Exhibitions
ABOUT THE EXHIBITION
Gravity Pleasure Switchback, the first major solo exhibition of Derrick Woods-Morrow, manifests itself as a euphoric dream state containing the phases and spaces inhabited by Black American Southerners. Wavering between life and death, rest and the hustle of everyday life, the exhibition is grounded in the exploration of the body as a place of boundless possibility. Woods-Morrow engages everyday materials to accentuate the vast shine, grit, and tangible labor being performed in private domesticity. Moreover, he expands on the perverse demand for Black folx to limitlessly power the public sphere.
Gravity Pleasure Switchback locates and entangles the exchanges of sexuality, desire, and the casual consumption of these energies. Inspired by Christina Sharpe’s In the Wake: On Blackness and Being, this installation performs wake work, embodies the ruptures, and unearths the complex relationship of private and public pleasure. Demanding visitors pay close attention, the exhibition unravels the remnants of rest and ruin.
ABOUT THE ARTIST
Originally from Greensboro, North Carolina, Derrick Woods Morrow’s work reflects on his experience growing up in the Black American South and centers on the exploration of Black sexuality and the complex journey through this discovery.

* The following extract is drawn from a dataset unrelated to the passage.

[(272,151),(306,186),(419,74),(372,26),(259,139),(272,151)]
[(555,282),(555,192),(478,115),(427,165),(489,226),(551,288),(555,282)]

Woods-Morrow’s practice spans photography, film, installation, performance, and sculpture to capture and illustrate the queering of Blackness and the spaces in which this takes place. His work has been exhibited at the Whitney Museum of American Art, New York; the Museum of Contemporary Art Chicago; the Museum of Modern Art; the Museum of Contemporary Art, Los Angeles; the Schwules Museum in Berlin; the Contemporary Art Center in New Orleans; the Brooklyn Museum, New York; and UIC Gallery 400, among many other institutions across the world. He has completed residencies at Skowhegan School of Painting and Sculpture (2022), The Bemis Center for Contemporary Art (2021), Antenna Works (2020/21), Chicago Artists Coalition (2018), the Fire Island Artist Residency (2016) and ACRE (2015).

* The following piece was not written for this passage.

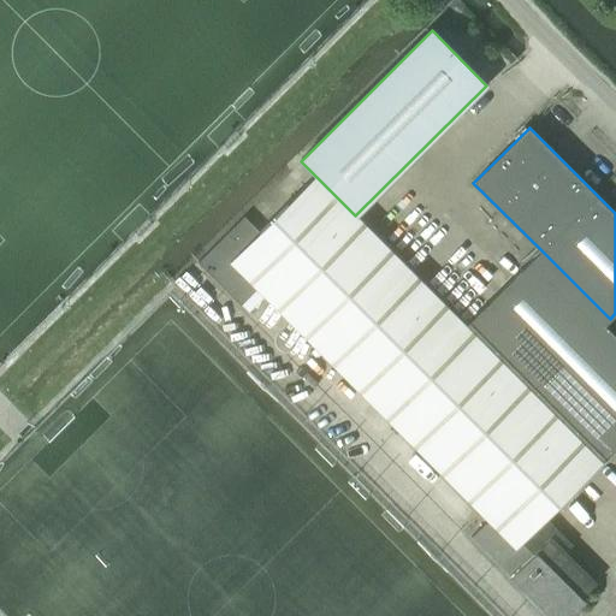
[(427,288),(355,215),(315,176),(260,232),(244,217),(197,262),(241,306),(258,289),(341,373),(427,288)]
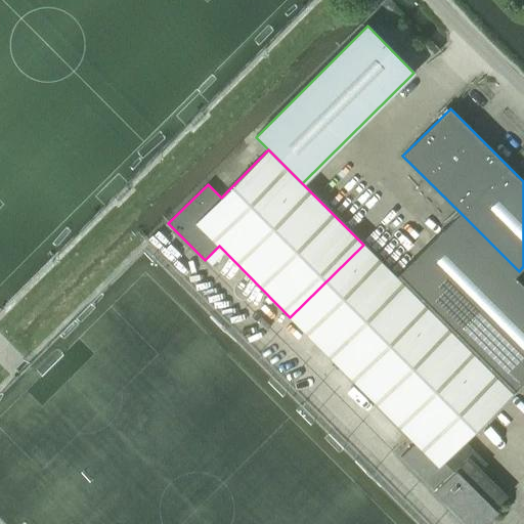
[(523,285),(515,275),(519,271),(461,213),(407,266),(397,278),(511,392),(523,380),(523,285)]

He is the recipient of the 3Arts Camargo Foundation Fellowship (2023), the Rhode Island MacColl Johnson Fellowship (2023), the Uprise Grant from the Sundance Film Institute (2021), the 3Arts Gary and Denise Gardner Fund Award (2021), and the Artadia Award–Chicago (2018). Woods-Morrow holds a Schiller Family Assistant Professorship in Race in Art and Design and teaches sculpture, painting, and textiles at the Rhode Island School of Design.
ARTISTS
Derrick Woods-Morrow
SUPPORT
Support for Gravity Pleasure Switchback is provided by the Andy Warhol Foundation for the Visual Arts; a grant from the Illinois Arts Council Agency; and the School of Art & Art History, College of Architecture, Design, and the Arts, University of Illinois Chicago.
Accessibility
Gallery 400 is wheelchair accessible with no stairs to enter and an elevator to the gallery. There are two single use gender neutral restrooms on the same floor as the gallery. Staff are available to assist with the doors of these bathrooms, as they are heavy. There are accessible, multi-stall, gendered restrooms available on the higher floors in the building.
All gallery text and image/visual descriptions are available as audio via QR codes. Staff is available to support in identifying QR code placement. Screen reader friendly formats will be available soon.

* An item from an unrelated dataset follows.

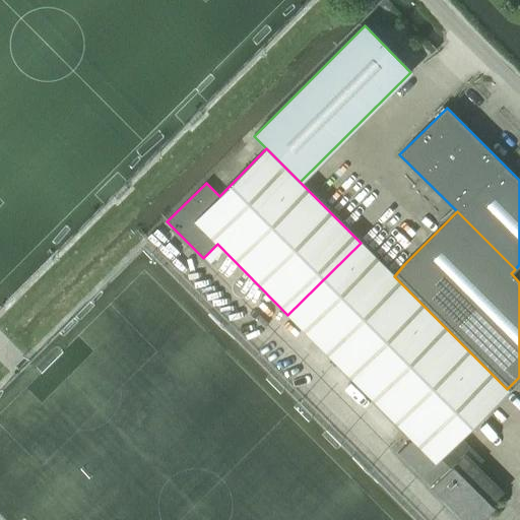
[(507,389),(394,276),(361,243),(287,315),(412,440),(409,442),(432,464),(457,439),(507,389)]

Several of the exhibition’s installations have sound. Quiet space is available in the Gallery 400 library, accessible with the assistance of Gallery 400 staff.
Gallery 400 is easily accessible via public transit. The Blue Line CTA stops a 1/2 block from Gallery 400 at the UIC-Halsted station, which has an elevator. The #8 Halsted bus stops three blocks from the Gallery. From the loop the #126 Jackson bus stops at Van Buren and Peoria, across the intersection from Gallery 400.
Parking is available at UIC’s Harrison Street Parking Structure located four blocks from the Gallery at 1100 W Harrison St. From there, travel to the Gallery east on Harrison past Morgan and UIC’s Academic and Residential Complex (ARC) to the CTA bridge over the freeway. Cross the bridge to get to Gallery 400 a 1/2 block north of the bridge.